Yunyi Jia (left) works with a graduate student in the Clemson University International Center for Automotive Engineering.

Yunyi Jia (left) works with a graduate student in the Clemson University International Center for Automotive Engineering.

Yunyi Jia has been awarded the McQueen Quattlebaum Assistant Professorship, the latest in a string of honors.

He learned last month that he won the Ralph R. Teetor Educational Award from SAE International, and last year he received a CAREER award from the National Science Foundation. 

Jia, who arrived at Clemson in 2016, said he is honored to accept the assistant professorship.

“It’s always encouraging when your peers recognize your successes,” he said. “I thank the Quattlebaum family for their forward-thinking generosity in making this assistant professorship possible. Their support will allow me to expand research and educational opportunities for my students.”

Jia is the director of the Collaborative Robotics and Automation Lab at the Clemson University International Center for Automotive Research in Greenville.

He has received over $4 million in external funding from federal and state agencies and industrial companies. His industry collaborators include BMW, Ford, Bosch and Samsung.

Jia has published more than 90 peer-reviewed journal and conference publications.

He has developed popular courses offered in the Department of Automotive Engineering, including Vehicle Electronics Integration and Autonomous Driving Technologies.
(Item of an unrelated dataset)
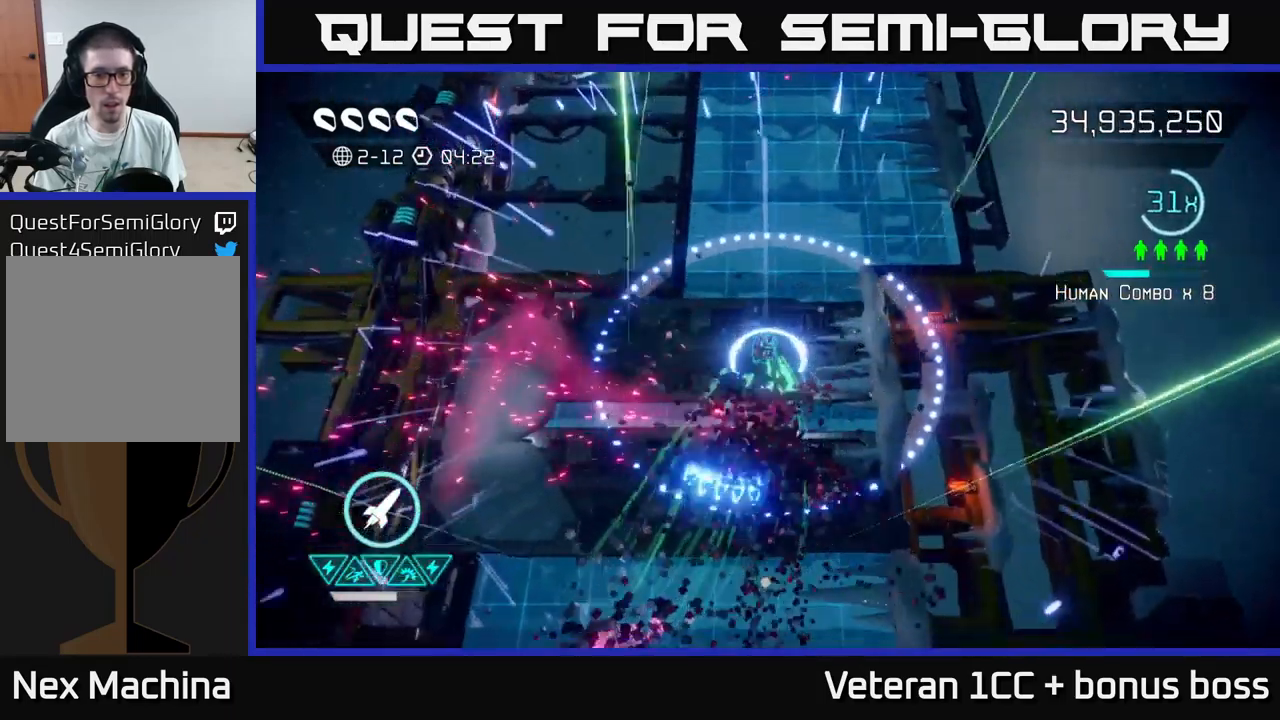
{"buttons": [], "left_stick": "down", "right_stick": "center", "events": [[234, "right_stick", "center"]]}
“You can feel excitement in the air when Dr. Jia’s class gathers for the annual competition of student-designed autonomous model cars on an obstacle course,” said Zoran Filipi, chair of the Department of Automotive Engineering.

Further, Jia has collaborated with Bosch and Jenkins Endowed Professor Srikanth Pilla to offer a summer camp where K-12 students can learn about autonomous boats to collect plastic wastes for ocean conservation.
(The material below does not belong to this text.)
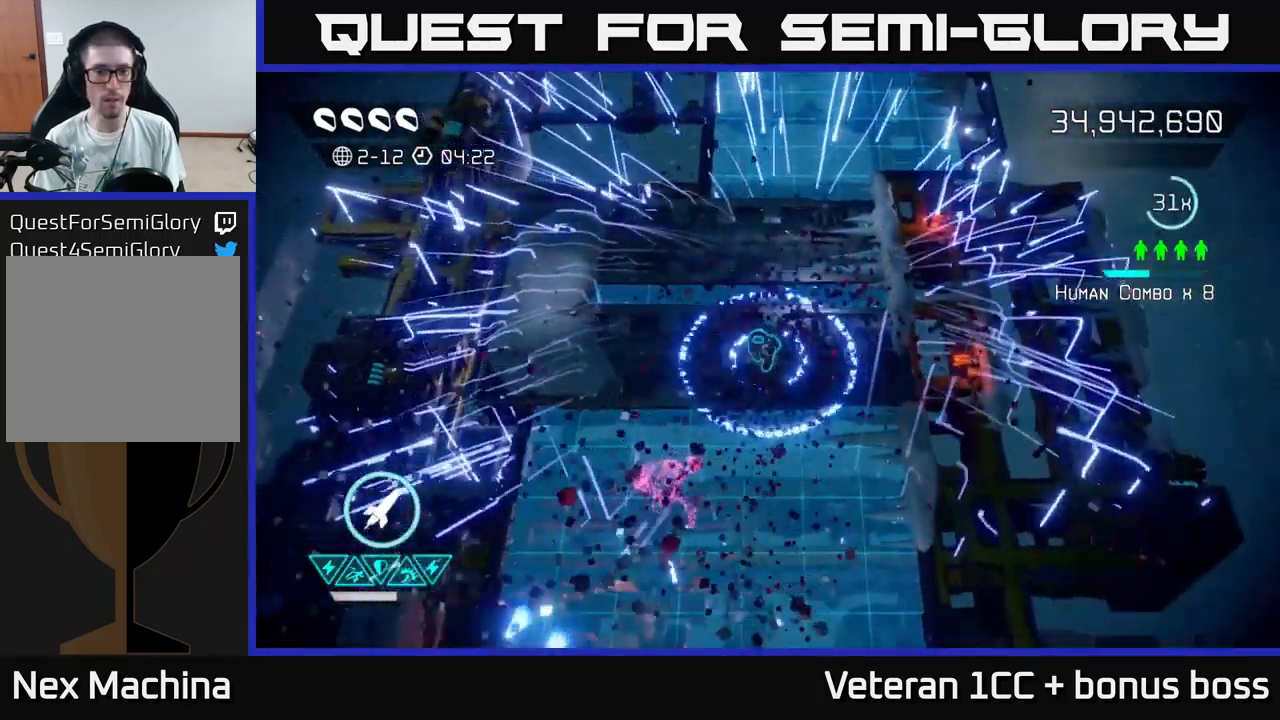
{"buttons": [], "left_stick": "up", "right_stick": "center", "events": [[333, "left_stick", "up"], [350, "L2", "down"], [483, "L2", "up"]]}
The professorship was made possible by a gift from Alexander McQueen Quattlebaum, who graduated from Clemson in 1934, was a professor of engineering until World War II and served on the Board of Trustees from 1958-74. He made the gift in honor of his father, McQueen Quattlebaum, who was in Clemson’s Class of 1909.

Don Quattlebaum, who is the son of Alexander McQueen Quattlebaum, said he is glad his family’s legacy continues to benefit Clemson.

“It is a testament to my father’s commitment to Clemson and his forward-thinking generosity that his gift continues to expand research and education opportunities for faculty and students,” he said. “Clemson has always been special to us, and it is heartening to know that my father’s and grandfather’s legacies continue to live on at the University. I congratulate Dr. Jia on his new position.

Filipi congratulated Yunyi on the honor and added:

 “Dr. Jia has accomplished much in the short time he has been with the department,” Filipi said. “He has proven himself a highly effective teacher, productive researcher and valued colleague. Dr. Jia is on the cutting edge of research, but he has also proven to be very capable in applying research achievements to solve real-world problems.  As an example, he recently completed a project to create the Robotic Cleaning System for Manufacturing Body Shop, which was selected by the BMW plant director for digitization and innovation for demonstration and industrialization across the company’s manufacturing network.”